Data records:
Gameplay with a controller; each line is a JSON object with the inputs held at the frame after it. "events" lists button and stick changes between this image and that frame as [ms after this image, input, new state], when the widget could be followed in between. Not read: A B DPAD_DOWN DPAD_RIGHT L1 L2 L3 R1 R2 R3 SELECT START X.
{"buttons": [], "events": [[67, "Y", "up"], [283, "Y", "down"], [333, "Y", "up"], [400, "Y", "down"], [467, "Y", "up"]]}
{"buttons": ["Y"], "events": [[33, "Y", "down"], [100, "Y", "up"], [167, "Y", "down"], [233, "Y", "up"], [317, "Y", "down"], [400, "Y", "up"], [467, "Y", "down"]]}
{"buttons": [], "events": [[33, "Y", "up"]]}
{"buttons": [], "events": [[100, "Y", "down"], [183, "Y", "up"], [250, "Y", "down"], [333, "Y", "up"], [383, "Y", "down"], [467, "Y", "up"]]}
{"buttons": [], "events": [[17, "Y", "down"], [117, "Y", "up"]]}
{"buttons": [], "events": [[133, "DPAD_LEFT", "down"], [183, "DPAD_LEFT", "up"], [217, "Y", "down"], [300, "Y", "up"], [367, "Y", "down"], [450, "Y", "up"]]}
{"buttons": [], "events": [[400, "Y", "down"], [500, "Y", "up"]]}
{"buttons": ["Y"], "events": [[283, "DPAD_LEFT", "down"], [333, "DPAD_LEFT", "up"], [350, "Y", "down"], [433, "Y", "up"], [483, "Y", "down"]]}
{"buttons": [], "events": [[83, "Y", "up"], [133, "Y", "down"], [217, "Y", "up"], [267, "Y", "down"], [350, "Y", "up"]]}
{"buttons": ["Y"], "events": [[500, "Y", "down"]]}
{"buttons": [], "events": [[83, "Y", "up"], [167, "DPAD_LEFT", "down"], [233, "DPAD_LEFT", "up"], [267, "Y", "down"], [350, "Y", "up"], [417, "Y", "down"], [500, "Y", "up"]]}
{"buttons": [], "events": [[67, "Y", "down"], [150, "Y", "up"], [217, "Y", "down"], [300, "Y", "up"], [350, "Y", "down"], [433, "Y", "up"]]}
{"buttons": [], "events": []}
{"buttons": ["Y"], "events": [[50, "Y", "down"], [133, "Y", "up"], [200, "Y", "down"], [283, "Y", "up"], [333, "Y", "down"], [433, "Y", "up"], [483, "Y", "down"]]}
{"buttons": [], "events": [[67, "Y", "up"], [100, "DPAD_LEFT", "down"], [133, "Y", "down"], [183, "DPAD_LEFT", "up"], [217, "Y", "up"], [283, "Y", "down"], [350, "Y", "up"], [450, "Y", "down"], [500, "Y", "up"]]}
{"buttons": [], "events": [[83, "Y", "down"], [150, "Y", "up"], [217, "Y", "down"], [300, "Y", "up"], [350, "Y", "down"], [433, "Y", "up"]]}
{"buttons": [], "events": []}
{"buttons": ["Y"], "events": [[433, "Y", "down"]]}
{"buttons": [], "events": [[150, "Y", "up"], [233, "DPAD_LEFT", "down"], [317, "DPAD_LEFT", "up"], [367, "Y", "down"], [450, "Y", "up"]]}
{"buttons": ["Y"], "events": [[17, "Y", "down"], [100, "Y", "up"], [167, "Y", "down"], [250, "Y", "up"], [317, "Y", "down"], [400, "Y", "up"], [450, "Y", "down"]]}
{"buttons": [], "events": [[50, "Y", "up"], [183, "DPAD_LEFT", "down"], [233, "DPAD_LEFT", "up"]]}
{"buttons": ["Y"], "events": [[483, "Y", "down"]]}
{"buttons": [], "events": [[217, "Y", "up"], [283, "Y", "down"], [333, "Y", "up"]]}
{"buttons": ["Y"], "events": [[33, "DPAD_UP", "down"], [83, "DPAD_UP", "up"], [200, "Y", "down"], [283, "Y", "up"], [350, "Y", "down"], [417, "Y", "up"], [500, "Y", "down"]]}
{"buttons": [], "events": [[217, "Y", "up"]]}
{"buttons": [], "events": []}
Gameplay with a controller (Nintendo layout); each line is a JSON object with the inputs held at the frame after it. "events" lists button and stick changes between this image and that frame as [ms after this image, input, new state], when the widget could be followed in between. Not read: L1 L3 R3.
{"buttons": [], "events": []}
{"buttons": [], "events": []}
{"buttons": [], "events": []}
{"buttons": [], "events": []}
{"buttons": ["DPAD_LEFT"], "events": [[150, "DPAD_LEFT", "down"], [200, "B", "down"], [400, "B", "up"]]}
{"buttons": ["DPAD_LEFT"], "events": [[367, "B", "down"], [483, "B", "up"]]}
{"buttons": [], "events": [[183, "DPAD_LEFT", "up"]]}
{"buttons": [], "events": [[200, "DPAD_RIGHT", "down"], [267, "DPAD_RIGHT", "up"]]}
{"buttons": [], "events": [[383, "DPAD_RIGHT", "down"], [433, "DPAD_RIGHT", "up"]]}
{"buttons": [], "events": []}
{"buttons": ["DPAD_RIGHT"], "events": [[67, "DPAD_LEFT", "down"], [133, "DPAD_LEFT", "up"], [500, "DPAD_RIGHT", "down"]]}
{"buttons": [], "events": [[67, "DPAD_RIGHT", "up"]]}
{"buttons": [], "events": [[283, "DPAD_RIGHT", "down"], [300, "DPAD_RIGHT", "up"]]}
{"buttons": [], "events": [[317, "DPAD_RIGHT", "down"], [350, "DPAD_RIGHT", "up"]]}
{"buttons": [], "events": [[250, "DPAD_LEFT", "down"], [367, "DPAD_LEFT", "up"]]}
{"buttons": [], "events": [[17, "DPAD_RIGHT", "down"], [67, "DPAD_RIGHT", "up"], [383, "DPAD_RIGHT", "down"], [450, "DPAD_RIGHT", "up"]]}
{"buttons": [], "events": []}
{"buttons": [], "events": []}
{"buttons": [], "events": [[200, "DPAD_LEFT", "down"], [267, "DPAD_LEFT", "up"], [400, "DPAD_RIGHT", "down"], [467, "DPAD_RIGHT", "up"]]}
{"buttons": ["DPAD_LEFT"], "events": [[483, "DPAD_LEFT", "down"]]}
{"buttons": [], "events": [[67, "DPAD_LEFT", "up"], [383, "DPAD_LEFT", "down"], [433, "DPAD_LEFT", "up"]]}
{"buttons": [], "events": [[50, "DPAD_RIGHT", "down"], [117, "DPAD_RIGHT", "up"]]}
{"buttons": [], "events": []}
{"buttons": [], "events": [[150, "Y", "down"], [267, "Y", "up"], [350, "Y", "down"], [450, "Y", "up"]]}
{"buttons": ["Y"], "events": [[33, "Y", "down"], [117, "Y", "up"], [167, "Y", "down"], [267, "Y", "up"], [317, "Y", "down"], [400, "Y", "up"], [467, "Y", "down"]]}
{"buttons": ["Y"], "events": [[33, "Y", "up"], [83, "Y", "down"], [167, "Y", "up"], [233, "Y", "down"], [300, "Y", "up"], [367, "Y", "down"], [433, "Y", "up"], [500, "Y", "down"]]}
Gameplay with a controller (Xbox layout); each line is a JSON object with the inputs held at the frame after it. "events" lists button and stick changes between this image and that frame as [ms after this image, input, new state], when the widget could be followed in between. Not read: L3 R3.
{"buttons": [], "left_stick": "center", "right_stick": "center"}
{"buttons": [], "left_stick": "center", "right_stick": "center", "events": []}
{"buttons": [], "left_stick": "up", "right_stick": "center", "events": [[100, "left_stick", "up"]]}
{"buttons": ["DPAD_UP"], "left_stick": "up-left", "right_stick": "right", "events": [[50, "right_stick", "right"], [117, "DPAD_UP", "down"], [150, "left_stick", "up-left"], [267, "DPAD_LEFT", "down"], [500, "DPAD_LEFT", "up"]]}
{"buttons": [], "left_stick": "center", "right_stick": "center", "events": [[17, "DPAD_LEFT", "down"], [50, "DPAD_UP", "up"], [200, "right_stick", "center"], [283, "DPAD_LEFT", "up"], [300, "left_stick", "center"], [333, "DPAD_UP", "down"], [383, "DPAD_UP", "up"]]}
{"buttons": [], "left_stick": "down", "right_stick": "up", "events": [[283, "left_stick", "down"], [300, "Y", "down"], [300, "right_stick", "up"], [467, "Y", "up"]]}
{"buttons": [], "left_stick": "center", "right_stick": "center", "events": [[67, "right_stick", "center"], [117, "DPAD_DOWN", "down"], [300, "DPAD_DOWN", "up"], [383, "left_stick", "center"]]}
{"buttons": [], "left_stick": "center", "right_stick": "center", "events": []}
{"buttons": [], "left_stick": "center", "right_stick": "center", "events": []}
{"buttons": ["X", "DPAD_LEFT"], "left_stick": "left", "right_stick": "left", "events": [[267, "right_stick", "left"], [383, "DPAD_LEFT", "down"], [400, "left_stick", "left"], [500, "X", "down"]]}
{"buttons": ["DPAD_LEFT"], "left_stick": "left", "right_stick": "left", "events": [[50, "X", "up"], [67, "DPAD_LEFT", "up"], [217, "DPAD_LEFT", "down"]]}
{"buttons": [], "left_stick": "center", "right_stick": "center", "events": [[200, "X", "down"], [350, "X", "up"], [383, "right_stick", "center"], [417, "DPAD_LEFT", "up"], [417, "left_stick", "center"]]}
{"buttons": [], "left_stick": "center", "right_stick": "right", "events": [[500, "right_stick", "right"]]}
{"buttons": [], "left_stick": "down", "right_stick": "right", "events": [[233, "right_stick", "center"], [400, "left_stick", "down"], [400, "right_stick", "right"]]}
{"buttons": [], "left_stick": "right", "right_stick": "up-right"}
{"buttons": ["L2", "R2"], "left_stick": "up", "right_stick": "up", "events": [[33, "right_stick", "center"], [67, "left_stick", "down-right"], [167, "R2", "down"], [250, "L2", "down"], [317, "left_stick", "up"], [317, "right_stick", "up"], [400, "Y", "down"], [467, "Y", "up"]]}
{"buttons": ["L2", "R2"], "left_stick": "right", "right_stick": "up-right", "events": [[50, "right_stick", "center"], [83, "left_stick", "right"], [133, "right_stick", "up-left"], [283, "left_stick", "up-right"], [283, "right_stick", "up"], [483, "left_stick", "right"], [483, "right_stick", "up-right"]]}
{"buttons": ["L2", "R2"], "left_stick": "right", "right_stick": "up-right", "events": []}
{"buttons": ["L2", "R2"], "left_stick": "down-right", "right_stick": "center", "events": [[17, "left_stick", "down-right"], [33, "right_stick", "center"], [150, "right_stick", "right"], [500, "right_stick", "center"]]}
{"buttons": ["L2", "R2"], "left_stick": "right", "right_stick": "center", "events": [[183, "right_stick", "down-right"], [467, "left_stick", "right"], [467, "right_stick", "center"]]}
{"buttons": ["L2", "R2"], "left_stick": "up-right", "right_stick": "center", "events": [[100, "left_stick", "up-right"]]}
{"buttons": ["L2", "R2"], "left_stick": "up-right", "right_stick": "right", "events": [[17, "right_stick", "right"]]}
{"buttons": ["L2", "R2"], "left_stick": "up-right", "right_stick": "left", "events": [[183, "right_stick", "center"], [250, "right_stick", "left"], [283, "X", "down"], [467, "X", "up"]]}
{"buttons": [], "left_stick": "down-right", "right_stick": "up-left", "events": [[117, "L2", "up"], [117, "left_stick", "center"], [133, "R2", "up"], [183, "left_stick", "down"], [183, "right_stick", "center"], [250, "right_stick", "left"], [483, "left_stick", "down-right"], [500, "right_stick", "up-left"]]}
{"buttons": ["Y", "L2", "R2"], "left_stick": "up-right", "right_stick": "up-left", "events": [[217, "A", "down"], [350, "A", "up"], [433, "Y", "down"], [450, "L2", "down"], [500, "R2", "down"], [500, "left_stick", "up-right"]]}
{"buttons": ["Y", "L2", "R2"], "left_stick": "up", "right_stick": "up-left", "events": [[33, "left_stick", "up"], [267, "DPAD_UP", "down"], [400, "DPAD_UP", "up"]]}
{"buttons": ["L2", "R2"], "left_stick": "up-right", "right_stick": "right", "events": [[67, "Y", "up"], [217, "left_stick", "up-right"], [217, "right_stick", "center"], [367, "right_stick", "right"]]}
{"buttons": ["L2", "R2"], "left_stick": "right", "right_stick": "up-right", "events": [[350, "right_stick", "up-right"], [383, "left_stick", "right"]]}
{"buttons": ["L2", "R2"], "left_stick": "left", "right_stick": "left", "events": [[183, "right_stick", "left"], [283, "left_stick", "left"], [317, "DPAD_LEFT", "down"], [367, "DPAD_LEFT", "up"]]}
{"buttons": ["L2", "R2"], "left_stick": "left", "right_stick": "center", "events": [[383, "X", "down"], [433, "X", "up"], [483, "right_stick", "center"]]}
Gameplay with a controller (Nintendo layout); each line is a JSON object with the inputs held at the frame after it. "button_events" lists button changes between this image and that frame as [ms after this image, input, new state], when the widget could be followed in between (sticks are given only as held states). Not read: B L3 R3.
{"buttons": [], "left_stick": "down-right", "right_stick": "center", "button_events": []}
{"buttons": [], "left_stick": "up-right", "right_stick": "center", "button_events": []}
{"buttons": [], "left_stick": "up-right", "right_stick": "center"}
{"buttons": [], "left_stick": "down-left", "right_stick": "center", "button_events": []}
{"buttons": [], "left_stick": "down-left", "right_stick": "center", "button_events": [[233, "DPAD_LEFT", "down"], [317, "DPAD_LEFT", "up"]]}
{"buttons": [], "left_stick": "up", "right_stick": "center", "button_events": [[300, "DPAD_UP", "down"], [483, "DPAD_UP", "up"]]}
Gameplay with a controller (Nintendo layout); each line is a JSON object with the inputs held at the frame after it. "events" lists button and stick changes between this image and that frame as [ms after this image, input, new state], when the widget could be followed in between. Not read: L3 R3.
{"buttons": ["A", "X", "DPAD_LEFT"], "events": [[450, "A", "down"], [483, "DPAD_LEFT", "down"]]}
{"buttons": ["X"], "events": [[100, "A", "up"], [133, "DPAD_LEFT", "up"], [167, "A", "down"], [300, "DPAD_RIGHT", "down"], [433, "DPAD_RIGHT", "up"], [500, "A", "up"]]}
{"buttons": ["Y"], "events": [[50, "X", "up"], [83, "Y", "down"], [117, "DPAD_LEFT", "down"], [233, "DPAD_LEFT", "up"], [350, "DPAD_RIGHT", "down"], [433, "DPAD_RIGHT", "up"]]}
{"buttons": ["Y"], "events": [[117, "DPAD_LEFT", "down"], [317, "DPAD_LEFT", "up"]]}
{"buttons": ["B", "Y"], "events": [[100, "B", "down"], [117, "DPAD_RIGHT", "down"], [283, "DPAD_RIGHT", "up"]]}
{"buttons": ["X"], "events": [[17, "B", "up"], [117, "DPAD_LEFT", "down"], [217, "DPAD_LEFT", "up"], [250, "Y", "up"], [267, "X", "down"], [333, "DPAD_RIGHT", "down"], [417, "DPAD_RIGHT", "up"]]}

Exercise brief: Read through the entries and copy every line that includes "layout".

Final answer:
Gameplay with a controller (Nintendo layout); each line is a JSON object with the inputs held at the frame after it. "events" lists button and stick changes between this image and that frame as [ms after this image, input, new state], when the widget could be followed in between. Not read: L1 L3 R3.
Gameplay with a controller (Xbox layout); each line is a JSON object with the inputs held at the frame after it. "events" lists button and stick changes between this image and that frame as [ms after this image, input, new state], when the widget could be followed in between. Not read: L3 R3.
Gameplay with a controller (Nintendo layout); each line is a JSON object with the inputs held at the frame after it. "button_events" lists button changes between this image and that frame as [ms after this image, input, new state], when the widget could be followed in between (sticks are given only as held states). Not read: B L3 R3.
Gameplay with a controller (Nintendo layout); each line is a JSON object with the inputs held at the frame after it. "events" lists button and stick changes between this image and that frame as [ms after this image, input, new state], when the widget could be followed in between. Not read: L3 R3.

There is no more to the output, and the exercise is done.